High-Resolution Coastal Carbon Dynamics in the Belgian Part of the North Sea Using Machine Learning

Coastal seas are vital players in the global carbon cycle, acting as both sinks and sources of atmospheric carbon dioxide (CO₂). However, their carbon dynamics remain poorly quantified at the spatial and temporal resolutions necessary for regional carbon budget assessments. Enhanced insights are critical for detecting anthropogenic impacts on the carbon cycle and for monitoring the effectiveness of CO₂ removal strategies. The Belgian Part of the North Sea (BPNS), equipped with advanced monitoring infrastructure, offers a unique platform to address these gaps through in-situ CO₂ measurements collected via buoys, research vessels, and other sources. This data collection provides high spatial and temporal coverage, enabling near-real-time estimation of the exchange of CO₂ with the atmosphere in the region.

To estimate the baseline carbon budget for the BPNS at an unprecedented local scale, we applied a feedforward neural network approach capable of achieving a spatial resolution of 1 km and a temporal resolution of 1 day. This analysis spans the period from 2014 to 2024 and incorporates an extensive dataset of sea surface partial pressure of CO₂ (pCO₂) measurements. These in-situ observations were sourced from the Surface Ocean CO₂ Atlas (SOCAT) and the Integrated Carbon Observation System (ICOS) databases. Additionally, we integrated a suite of predictor variables derived from satellite data and oceanographic reanalysis products, including sea surface temperature, salinity, chlorophyll-a concentrations, and suspended particulate matter, all of which are recognized as key factors influencing pCO₂ variability in the BPNS. By combining this calculated sea surface pCO₂ with atmospheric CO₂, we also estimated the air-sea CO₂ flux.

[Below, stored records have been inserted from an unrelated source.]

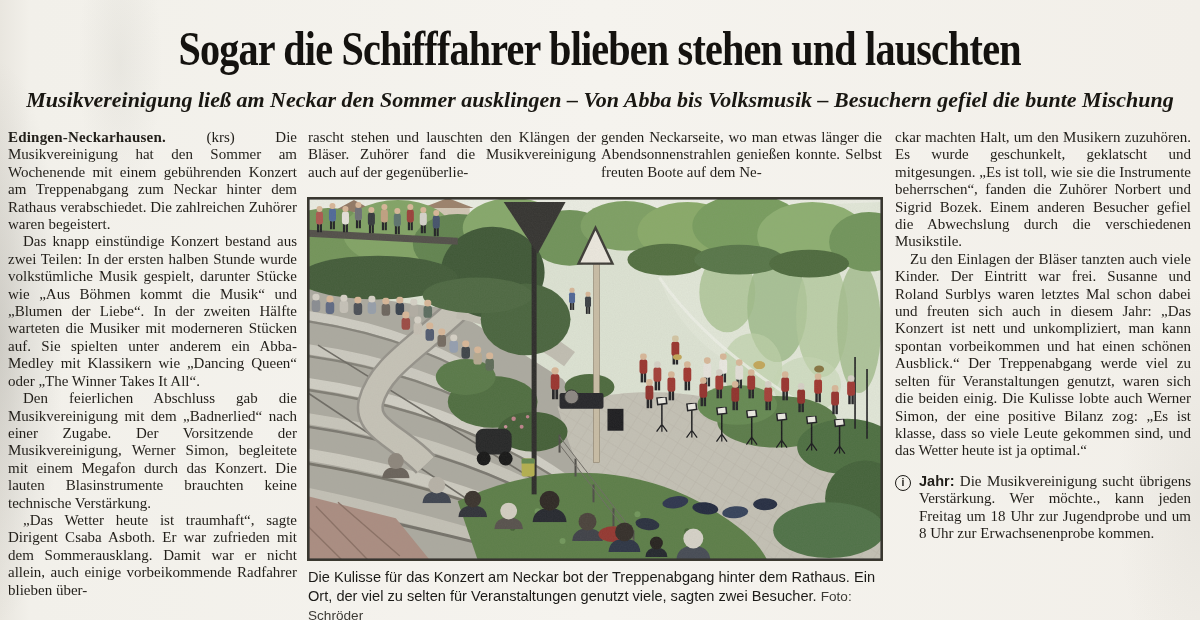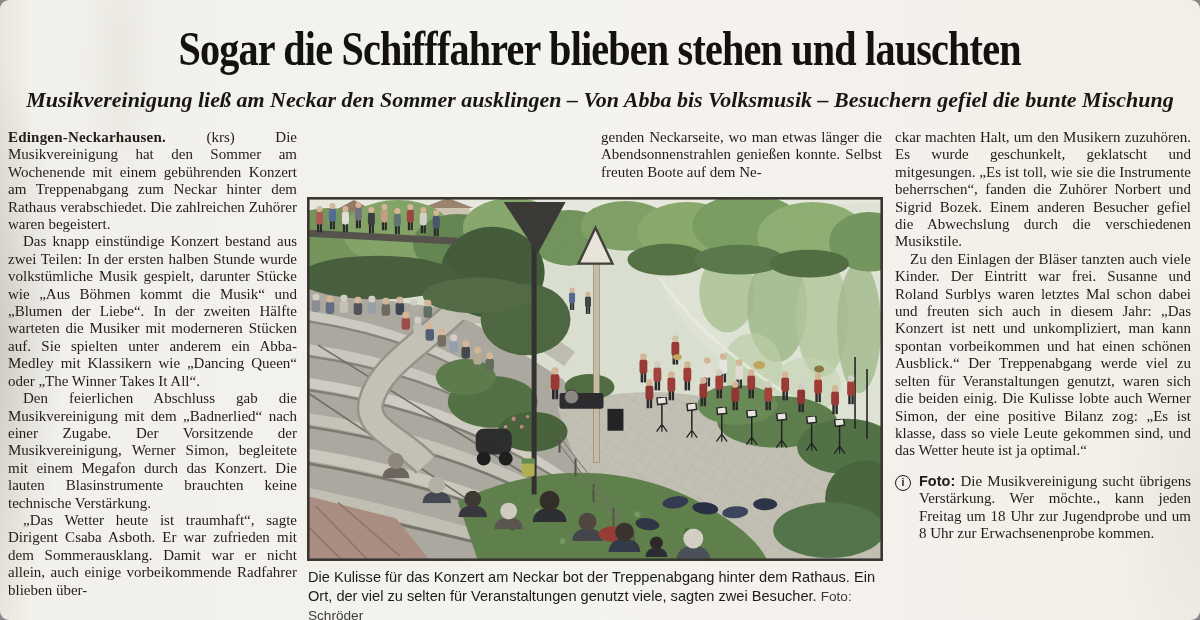--- a/index.html
+++ b/index.html
@@ -5,21 +5,20 @@
   html,body{margin:0;padding:0;background:#888;}
   .page{
     position:relative;width:1200px;height:620px;overflow:hidden;
     background:
       radial-gradient(ellipse 90px 400px at 0% 55%, rgba(110,110,104,.22), transparent 70%),
       radial-gradient(ellipse 60px 200px at 10% 10%, rgba(140,140,130,.10), transparent 70%),
       radial-gradient(ellipse 120px 300px at 100% 80%, rgba(150,148,138,.10), transparent 70%),
       linear-gradient(90deg,#e9e6df 0,#f2f0ea 2.5%,#f5f3ee 50%,#f2efe9 100%);
     font-family:"Liberation Serif", serif;
     color:#211e19;
-    border-radius:9px;
   }
   .headline{position:absolute;top:20px;left:0;width:100%;text-align:center;white-space:nowrap;}
   .headline span{display:inline-block;transform:scaleX(.82);transform-origin:center;
     font-size:49px;font-weight:700;letter-spacing:-1px;color:#14120f;}
   .subheadline{position:absolute;top:87px;left:0;width:100%;text-align:center;white-space:nowrap;
     font-size:22px;font-weight:700;font-style:italic;color:#191712;}
   .col{position:absolute;top:129px;font-size:15px;line-height:17.4px;text-align:justify;}
   .col p{margin:0;text-indent:15px;}
   .col p.pfirst{text-indent:0;}
   .lead-loc{font-weight:700;letter-spacing:.2px;}
@@ -48,31 +47,34 @@
   <div class="headline"><span>Sogar die Schifffahrer blieben stehen und lauschten</span></div>
   <div class="subheadline">Musikvereinigung ließ am Neckar den Sommer ausklingen – Von Abba bis Volksmusik – Besuchern gefiel die bunte Mischung</div>
 
   <div class="col col1">
     <p class="pfirst"><span class="lead-loc">Edingen-Neckarhausen.</span> <span>(krs)</span> <span>Die Musikvereinigung hat den Sommer am Wochenende mit einem gebührenden Konzert am Treppenabgang zum Neckar hinter dem Rathaus verabschiedet. Die zahlreichen Zuhörer waren begeistert.</span></p>
     <p>Das knapp einstündige Konzert bestand aus zwei Teilen: In der ersten halben Stunde wurde volkstümliche Musik gespielt, darunter Stücke wie „Aus Böhmen kommt die Musik“ und „Blumen der Liebe“. In der zweiten Hälfte warteten die Musiker mit moderneren Stücken auf. Sie spielten unter anderem ein Abba-Medley mit Klassikern wie „Dancing Queen“ oder „The Winner Takes It All“.</p>
     <p>Den feierlichen Abschluss gab die Musikvereinigung mit dem „Badnerlied“ nach einer Zugabe. Der Vorsitzende der Musikvereinigung, Werner Simon, begleitete mit einem Megafon durch das Konzert. Die lauten Blasinstrumente brauchten keine technische Verstärkung.</p>
     <p>„Das Wetter heute ist traumhaft“, sagte Dirigent Csaba Asboth. Er war zufrieden mit dem Sommerausklang. Damit war er nicht allein, auch einige vorbeikommende Radfahrer blieben über-</p>
   </div>
 
+  <div class="col midl">
+    <p class="pfirst">rascht stehen und lauschten den Klängen der Bläser. Zuhörer fand die Musikvereinigung auch auf der gegenüberlie-</p>
+  </div>
 
   <div class="col midr">
     <p class="pfirst">genden Neckarseite, wo man etwas länger die Abendsonnenstrahlen genießen konnte. Selbst freuten Boote auf dem Ne-</p>
   </div>
 
   <div class="col col4">
     <p class="pfirst">ckar machten Halt, um den Musikern zuzuhören. Es wurde geschunkelt, geklatscht und mitgesungen. „Es ist toll, wie sie die Instrumente beherrschen“, fanden die Zuhörer Norbert und Sigrid Bozek. Einem anderen Besucher gefiel die Abwechslung durch die verschiedenen Musikstile.</p>
     <p>Zu den Einlagen der Bläser tanzten auch viele Kinder. Der Eintritt war frei. Susanne und Roland Surblys waren letztes Mal schon dabei und freuten sich auch in diesem Jahr: „Das Konzert ist nett und unkompliziert, man kann spontan vorbeikommen und hat einen schönen Ausblick.“ Der Treppenabgang werde viel zu selten für Veranstaltungen genutzt, waren sich die beiden einig. Die Kulisse lobte auch Werner Simon, der eine positive Bilanz zog: „Es ist klasse, dass so viele Leute gekommen sind, und das Wetter heute ist ja optimal.“</p>
     <div class="infobox">
       <span class="info-icon">i</span>
-      <span class="info-text"><span class="info-label">Foto:</span> <span>Die Musikvereinigung sucht übrigens Verstärkung. Wer möchte., kann jeden Freitag um 18 Uhr zur Jugendprobe und um 8 Uhr zur Erwachsenenprobe kommen.</span></span>
+      <span class="info-text"><span class="info-label">Jahr:</span> <span>Die Musikvereinigung sucht übrigens Verstärkung. Wer möchte., kann jeden Freitag um 18 Uhr zur Jugendprobe und um 8 Uhr zur Erwachsenenprobe kommen.</span></span>
     </div>
   </div>
 
   <figure class="photo">
     <svg viewBox="0 0 575 364" preserveAspectRatio="none">
       <defs>
         <symbol id="ps" viewBox="0 0 10 26">
           <rect x="2.6" y="16.5" width="2.1" height="9" fill="var(--lg,#202024)"></rect>
           <rect x="5.3" y="16.5" width="2.1" height="9" fill="var(--lg,#202024)"></rect>
           <rect x="1.6" y="5.4" width="6.8" height="12.6" rx="2.4" fill="currentColor"></rect>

Initial findings reveal that the sea surface pCO₂ reconstruction achieves strong predictive ability for coastal zones, with an R² exceeding 0.80, successfully capturing both local spatial heterogeneity and seasonal variations. Sensitivity analyses highlight sea surface temperature as the dominant predictor, followed by chlorophyll-a and suspended particulate matter, emphasizing the interplay of thermal and non-thermal processes in shaping pCO₂ variability across the BPNS. The seasonal cycle of pCO₂ decreases after winter primarily due to increased CO₂ solubility in cold water and biological spring uptake, and peaks after summer, mainly driven by warming of the seawater and reduced biological activity, leading to an increased release of CO₂. While sea surface salinity exerts a relatively minor influence overall, its localized impact near the Scheldt estuary plume is significant, underscoring the critical role of riverine inputs in modulating regional carbon dynamics. Overall, our findings indicate that the region functions as a net CO₂ sink for the atmosphere.